Caro direttore,
la carenza di farmacisti e la crisi nelle immatricolazioni alla facoltà di farmacia sono un fenomeno presente su tutto il territorio nazionale e il Piemonte non ne è esente. Esso è’ il frutto di politiche errate, ma non solo.
Questo fatto non deve soprendere, sono stati commessi molti errori, solo tre anni or sono abbiamo dovuto ingaggiare una dura battaglia, anche in Parlamento, per scongiurare l’idea del Presidente Nazionale della FOFI (Federazione che rappresenta tutti gli Ordini dei Farmacisti) e del Presidente dei titolari di farmacia (Federfarma) che volevano a tutti i costi l’introduzione del numero chiuso a livello nazionale e non solo sulla base delle esigenze di ogni singola facoltà.
Nonostante l’istruzione e formazione fossero al centro della strategia Europea per il 2020 e fossero considerati fattori chiave per la crescita e l’occupazione (e dunque per la competitività di un Paese). L’Italia già arrancava nei bassifondi delle classifiche europee: secondo i dati Eurostat, nel nostro Paese meno di una persona su sei, tra coloro che sono in età da lavoro, ha la laurea, il secondo dato peggiore in Europa dopo la Romania.

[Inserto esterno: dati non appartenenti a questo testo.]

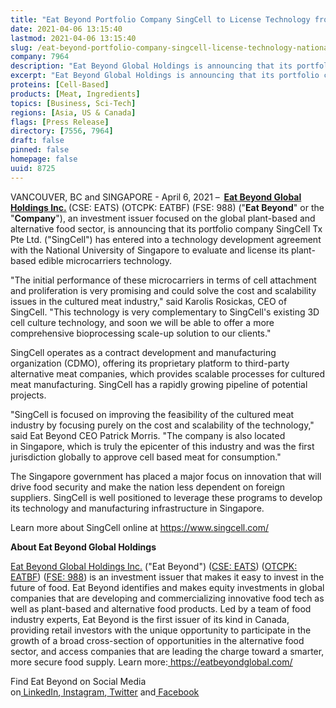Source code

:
 ```yaml
---
title: "Eat Beyond Portfolio Company SingCell to License Technology from National University of Singapore"
date: 2021-04-06 13:15:40
lastmod: 2021-04-06 13:15:40
slug: /eat-beyond-portfolio-company-singcell-license-technology-national-university-singapore
company: 7964
description: "Eat Beyond Global Holdings is announcing that its portfolio company SingCell has entered into a technology development agreement with the National University of Singapore to evaluate and license its plant-based edible microcarriers technology."
excerpt: "Eat Beyond Global Holdings is announcing that its portfolio company SingCell has entered into a technology development agreement with the National University of Singapore to evaluate and license its plant-based edible microcarriers technology."
proteins: [Cell-Based]
products: [Meat, Ingredients]
topics: [Business, Sci-Tech]
regions: [Asia, US & Canada]
flags: [Press Release]
directory: [7556, 7964]
draft: false
pinned: false
homepage: false
uuid: 8725
---
```

<p>VANCOUVER, BC and SINGAPORE - April 6, 2021 –<strong>  <a href="https://c212.net/c/link/?t=0&l=en&o=3119553-1&h=1018765622&u=https%3A%2F%2Featbeyondglobal.com%2F&a=Eat+Beyond+Global+Holdings+Inc."><strong>Eat Beyond Global Holdings Inc.</strong></a> </strong>(CSE: EATS) (OTCPK: EATBF) (FSE: 988) ("<strong>Eat Beyond</strong>" or the "<strong>Company</strong>"), an investment issuer focused on the global plant-based and alternative food sector, is announcing that its portfolio company SingCell Tx Pte Ltd. ("SingCell") has entered into a technology development agreement with the National University of Singapore to evaluate and license its plant-based edible microcarriers technology.</p>
<p>"The initial performance of these microcarriers in terms of cell attachment and proliferation is very promising and could solve the cost and scalability issues in the cultured meat industry," said Karolis Rosickas, CEO of SingCell. "This technology is very complementary to SingCell's existing 3D cell culture technology, and soon we will be able to offer a more comprehensive bioprocessing scale-up solution to our clients."</p>
<p>SingCell operates as a contract development and manufacturing organization (CDMO), offering its proprietary platform to third-party alternative meat companies, which provides scalable processes for cultured meat manufacturing. SingCell has a rapidly growing pipeline of potential projects.</p>
<p>"SingCell is focused on improving the feasibility of the cultured meat industry by focusing purely on the cost and scalability of the technology," said Eat Beyond CEO Patrick Morris. "The company is also located in Singapore, which is truly the epicenter of this industry and was the first jurisdiction globally to approve cell based meat for consumption."</p>
<p>The Singapore government has placed a major focus on innovation that will drive food security and make the nation less dependent on foreign suppliers. SingCell is well positioned to leverage these programs to develop its technology and manufacturing infrastructure in Singapore.</p>
<p>Learn more about SingCell online at <u><a href="https://c212.net/c/link/?t=0&l=en&o=3119553-1&h=2993155546&u=https%3A%2F%2Fwww.singcell.com%2F&a=https%3A%2F%2Fwww.singcell.com%2F">https://www.singcell.com/</a></u></p>
<p><strong>About Eat Beyond Global Holdings</strong></p>
<p><u><a href="https://c212.net/c/link/?t=0&l=en&o=3119553-1&h=1018765622&u=https%3A%2F%2Featbeyondglobal.com%2F&a=Eat+Beyond+Global+Holdings+Inc.">Eat Beyond Global Holdings Inc.</a></u> ("Eat Beyond") (<u><a href="https://c212.net/c/link/?t=0&l=en&o=3119553-1&h=2118152569&u=https%3A%2F%2Fthecse.com%2Fen%2Flistings%2Fdiversified-industries%2Feat-beyond-global-holdings-inc&a=CSE%3A+EATS">CSE: EATS</a></u>) (<u><a href="https://c212.net/c/link/?t=0&l=en&o=3119553-1&h=50680842&u=https%3A%2F%2Fwww.otcmarkets.com%2Fstock%2FEATBF%2Foverview&a=OTCPK%3A+EATBF">OTCPK: EATBF</a></u>) (<u><a href="https://c212.net/c/link/?t=0&l=en&o=3119553-1&h=2984056927&u=https%3A%2F%2Fwww.boerse-frankfurt.de%2Fequity%2Feat-beyond-global-hldgs&a=FSE%3A+988">FSE: 988</a></u>) is an investment issuer that makes it easy to invest in the future of food. Eat Beyond identifies and makes equity investments in global companies that are developing and commercializing innovative food tech as well as plant-based and alternative food products. Led by a team of food industry experts, Eat Beyond is the first issuer of its kind in Canada, providing retail investors with the unique opportunity to participate in the growth of a broad cross-section of opportunities in the alternative food sector, and access companies that are leading the charge toward a smarter, more secure food supply. Learn more:<a href="https://c212.net/c/link/?t=0&l=en&o=3119553-1&h=854373701&u=https%3A%2F%2Featbeyondglobal.com%2F&a=%C2%A0"> </a><u><a href="https://c212.net/c/link/?t=0&l=en&o=3119553-1&h=3195221824&u=https%3A%2F%2Featbeyondglobal.com%2F&a=https%3A%2F%2Featbeyondglobal.com%2F">https://eatbeyondglobal.com/</a></u></p>
<p>Find Eat Beyond on Social Media on<a href="https://c212.net/c/link/?t=0&l=en&o=3119553-1&h=2805300121&u=https%3A%2F%2Fwww.linkedin.com%2Fcompany%2Feat-beyond-global-holdings&a=%C2%A0"> </a><u><a href="https://c212.net/c/link/?t=0&l=en&o=3119553-1&h=3215237632&u=https%3A%2F%2Fwww.linkedin.com%2Fcompany%2Feat-beyond-global-holdings&a=LinkedIn">LinkedIn</a></u>,<a href="https://c212.net/c/link/?t=0&l=en&o=3119553-1&h=2425602188&u=https%3A%2F%2Fwww.instagram.com%2Featbeyondglobal%2F&a=%C2%A0"> </a><u><a href="https://c212.net/c/link/?t=0&l=en&o=3119553-1&h=2006026105&u=https%3A%2F%2Fwww.instagram.com%2Featbeyondglobal%2F&a=Instagram">Instagram</a></u>,<a href="https://c212.net/c/link/?t=0&l=en&o=3119553-1&h=828160226&u=http%3A%2F%2Ftwitter.com%2Featbeyondglobal&a=%C2%A0"> </a><u><a href="https://c212.net/c/link/?t=0&l=en&o=3119553-1&h=160080030&u=http%3A%2F%2Ftwitter.com%2Featbeyondglobal&a=Twitter">Twitter</a></u> and<a href="https://c212.net/c/link/?t=0&l=en&o=3119553-1&h=3704196117&u=https%3A%2F%2Fwww.facebook.com%2Featbeyondglobal&a=%C2%A0"> </a><u><a href="https://c212.net/c/link/?t=0&l=en&o=3119553-1&h=825791857&u=https%3A%2F%2Fwww.facebook.com%2Featbeyondglobal&a=Facebook">Facebook</a></u></p>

Scelte sbagliate che in molti fanno fatica a ricordare, ma che non sono il solo motivo della perdita di “appeal” di una professione che sulla carta sarebbe bellissima se le condizioni fossero diverse.
Dopo 8 anni che era scaduto, il nuovo CCNL firmato nel 2021 prevede un aumento di soli 80 euro quando già lo stipendio del farmacista italiano è tra i più bassi in Europa. Se a questo si aggiunge una vita sociale ridotta al “lumicino” per mancanza fisica di tempo e a permessi e ferie elargite non come un diritto ma come un “favore”, si ha un quadro preciso della situazione.
Non molti sanno o si sono resi conto che a reggere “l’urto” delle vaccinazioni e dei tamponi effettuati in farmacia sono stati proprio i dipendenti che forse riceveranno per queste operazioni a rischio solo “briciole”.
Elettrocardiogrammi, holter pressori e cardiaci, prenotazioni CUP, tutti servizi che richiedono competenze e che hanno aumentato il carico di lavoro nelle farmacie con personale sempre ridotto.
Ma il problema principale che determina una disaffezione alla professione di farmacista non è l’aumento del carico di lavoro, a cui del resto i dipendenti sono abituati, ma il clima che si vive in farmacia.
Il vassallaggio di medioevale memoria dovrebbe essere abolito, ma in questa professione sottilmente si ripropone con un rapporto continuamente conflittuale, ove pochi diritti sono riconosciuti e l’imposizione, anche nello svolgimento della professione, è la regola: si veda a tale proposito la consegna di farmaci senza la dovuta presentazione di ricetta medica.
Insomma manca il rispetto, i turni di lavoro sono massacranti e le gratificazioni completamente assenti. Inoltre, la maternità dalle colleghe è vissuta come una “colpa” per le reazioni che spesso generano nei titolari di farmacia. Certo non è giusto generalizzare, ma il fenomeno è a noi segnalato frequentemente. Per non parlare degli escamotage contrattuali utilizzati: stage su tutti.
E’ chiaro che queste situazioni prima o poi diventano di dominio pubblico e i candidati all’università ci pensano due volte ad iscriversi ad una facoltà che non da niente ne in termini economici ne di carriera. Poche le alternative e sempre sotto attacco, a tale proposito si veda la battaglia pluriennale di Federfarma per cancellare l’esperienza delle parafarmacie.
No, purtroppo non sarà il potenziamento delle azioni d’orientamento degli studenti delle scuole superiori a ribaltare la situazione, ci vuole un cambiamento più profondo, più moderno e meno “paternalistico”, a partire dalla considerazione che i titolari di farmacia hanno nei confronti dei propri dipendenti laureati: essi non sono i nuovi “schiavi” degli anni 2000, ma più semplicemente dei colleghi.